• Activity
Apart from any images, the entries are to be output exactly.
■ ■ ■
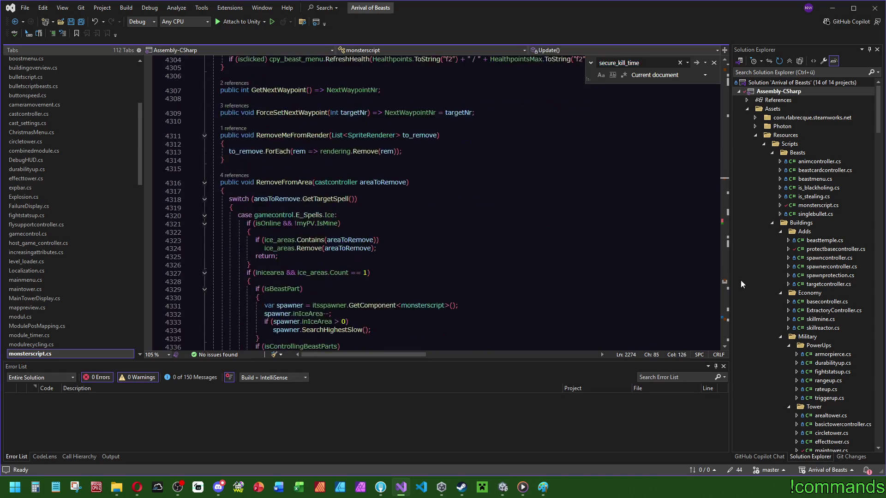
{"action": "scroll", "coordinate": [356, 192], "scroll_direction": "up", "scroll_amount": 9}
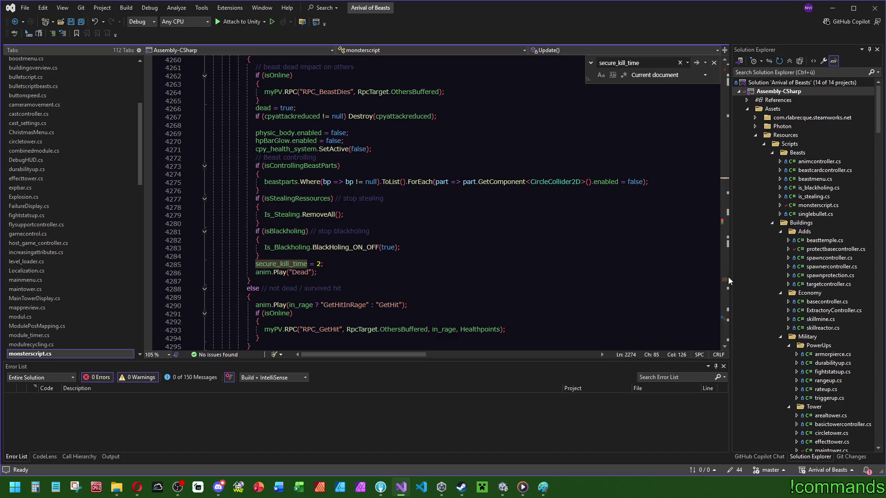
{"action": "mouse_move", "coordinate": [723, 279]}
{"action": "left_mouse_down"}
{"action": "mouse_move", "coordinate": [728, 323]}
{"action": "mouse_move", "coordinate": [723, 226]}
{"action": "left_mouse_up"}
{"action": "left_click", "coordinate": [365, 166]}
{"action": "scroll", "coordinate": [336, 197], "scroll_direction": "up", "scroll_amount": 4}
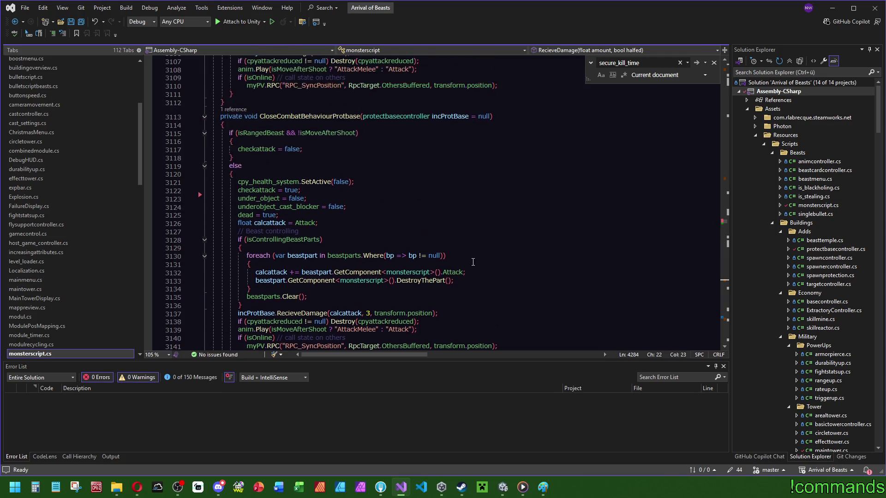
{"action": "left_click", "coordinate": [381, 487]}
■ ■ ■
• Finished task
{"action": "scroll", "coordinate": [356, 192], "scroll_direction": "up", "scroll_amount": 9}
{"action": "mouse_move", "coordinate": [723, 279]}
{"action": "left_mouse_down"}
{"action": "mouse_move", "coordinate": [728, 323]}
{"action": "mouse_move", "coordinate": [723, 226]}
{"action": "left_mouse_up"}
{"action": "left_click", "coordinate": [365, 166]}
{"action": "scroll", "coordinate": [336, 197], "scroll_direction": "up", "scroll_amount": 4}
{"action": "left_click", "coordinate": [381, 487]}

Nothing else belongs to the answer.